◆ Written instruction A
Print the portion of the Durham commentary that begins at the words "The entire article" and stops after "to the investigation.".
◆ Written instruction B
Using the Durham commentary, explain in one to three sentences why opening a criminal investigation changes what Durham can do.
◆ Written instruction C
In the Durham commentary, rewrite the line beginning "They say Mr. Barr's reliance on Mr. Durham" more briefly, keeping its main facts.

---------- Selected text

They're not saying who is going to be seriously concerned that Trump is militarizing the Justice Department.
The New York Times.
They just say it's likely to be perceived that way by, you know, people.
Who?
People.
Just people.
See, Mr. Trump fired James Comey, the FBI director, under whose watch agents opened the Russia inquiry and has long assailed other top former law enforcement and intelligence officials as partisans who sought to block his election.
Mr. Trump has made clear he sees the typically independent Justice Department as a tool to be wielded against his political enemies.
This is in a news article, guys.
This is in a news article.
Trump has made clear he sees the DOJ as his personal tool.
Okay, yeah, and Eric Holder called himself Barack Obama's wingman.
So, you know, it turns out that presidents have long sort of seen the DOJ as a way of pursuing their own agendas.
That doesn't mean it's good when Trump does it.
It just means that to pretend that this is unique to Trump is to ignore American history.
According to the New York Times, that view factors into the impeachment investigation against him, as does his long obsession with the origins of the Russia inquiry.
House Democrats are examining, in part, whether his pressure on Ukraine to open investigations into theories about the 2016 election constituted an abuse of power.
The move also creates an unusual situation in which the DOJ is conducting a criminal investigation into itself.
And then they say, well, you know, the real reason that Barr is doing this is so that he can use Durham as a front.
The entire article is just speculation about how corrupt Barr is.
They're not waiting for the report to come out.
And at no point did they ever suggest that the emptiness of the final Trump-Russia collusion report from Robert Mueller invalidated the investigation to begin with.
The investigation was valid, according to the New York Times.
It was just that it didn't come up with the answer that they wanted.
But here, they're trying to invalidate the entire investigation before they even know what the results are, which is Frankly, kind of Trumpian in its approach to the investigation.
And this is the New York Times.
They say Mr. Barr's reliance on Mr. Durham, a widely respected and veteran prosecutor who has investigated CIA torture and broken up mafia rings, could help insulate the Attorney General from accusations he is doing the President's bidding and putting politics above justice.
It was not clear what potential crime Durham is investigating, nor when the criminal investigation was prompted.
Okay, so you don't know anything about the investigation.
You just know there is one.
So the New York Times immediately calls it corrupt.
And then they get into more of likelies, right?
Their perspective.
People who are likely to see things a certain way.
They say, Mr. Trump is certain to see the criminal investigation as a vindication of the years he and his allies have spent trying to discredit the Russia investigation.
In May, Trump told Fox News host Sean Hannity that the FBI officials who opened the case had committed treason.
When Barr appointed Durham to lead the review, he had only the power to voluntarily question people and examine government files.
But now the criminal investigation is open, that means that there are new tools at their disposal.
So the New York Times obviously is very upset about all of this.
Revelations so far about Durham's investigation have shown he has focused in his first months on the accusations that Trump's conservative allies have made about the origins of the Russia inquiry and their efforts to undermine it.
Durham's efforts have prompted criticism that he and Barr are trying to deliver the president a political victory.
The investigators would typically run down all aspects of the case to complete a review of it.
So now, they're already forecasting the results of this thing before it comes out, which reads like preemptive spinning, does it not?

--------------------
---------- Raw data

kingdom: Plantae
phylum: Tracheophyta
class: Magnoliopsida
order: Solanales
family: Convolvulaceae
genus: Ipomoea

--------------------

◆ Response A
The entire article is just speculation about how corrupt Barr is.
They're not waiting for the report to come out.
And at no point did they ever suggest that the emptiness of the final Trump-Russia collusion report from Robert Mueller invalidated the investigation to begin with.
The investigation was valid, according to the New York Times.
It was just that it didn't come up with the answer that they wanted.
But here, they're trying to invalidate the entire investigation before they even know what the results are, which is Frankly, kind of Trumpian in its approach to the investigation.

◆ Response B
When Barr first appointed Durham to lead the review, Durham could only question people voluntarily and examine government files. With a criminal investigation open, new tools are at the investigators' disposal.

◆ Response C
The New York Times says relying on Durham, a respected veteran prosecutor who has investigated CIA torture and broken up mafia rings, could help shield Barr from accusations that he is doing the President's bidding and putting politics above justice.